A memory chip is an integrated circuit made out of millions of capacitors and transistors that can store data or can be used to process code. Memory chips can hold memory either temporarily through random access memory (RAM), or permanently through read only memory (ROM). Read only memory contains permanently stored data that a processor can read but cannot modify. Memory chips comes in different sizes and shapes. Some can be connected directly while some need special drives. Memory chips are essential components in computer and electronic devices in which memory storage plays a key role.
Dynamic random access memory (DRAM) chips: Also known as volatile memory chips because they lose memory once the power supply is removed. DRAM can only transmit a single line of memory and needs to be constantly refreshed to prevent the loss of memory bits.

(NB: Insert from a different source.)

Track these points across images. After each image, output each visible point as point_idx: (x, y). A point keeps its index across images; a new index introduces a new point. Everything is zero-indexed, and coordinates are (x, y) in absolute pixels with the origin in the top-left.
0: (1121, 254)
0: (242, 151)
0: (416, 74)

Static random access memory (SRAM) chips: Non-volatile chips that are commonly used in portable battery-powered devices. Unlike DRAM, they do not need to be refreshed and do not immediately lose memory when the power source is disconnected.
First in, first out (FIFO) memory chips: Mainly used when memory is being transferred between different types of devices.
Erasable programmable read only memory (EPROM): The memory in these chips can be erased when exposed to ultraviolet rays. These chips can then be reprogrammed for a new set of data values.
Programmable read only memory (PROM) memory: Differs from other programmable memory chips as they can only be programmed once.The contents cannot be erased electronically or though ultraviolet rays.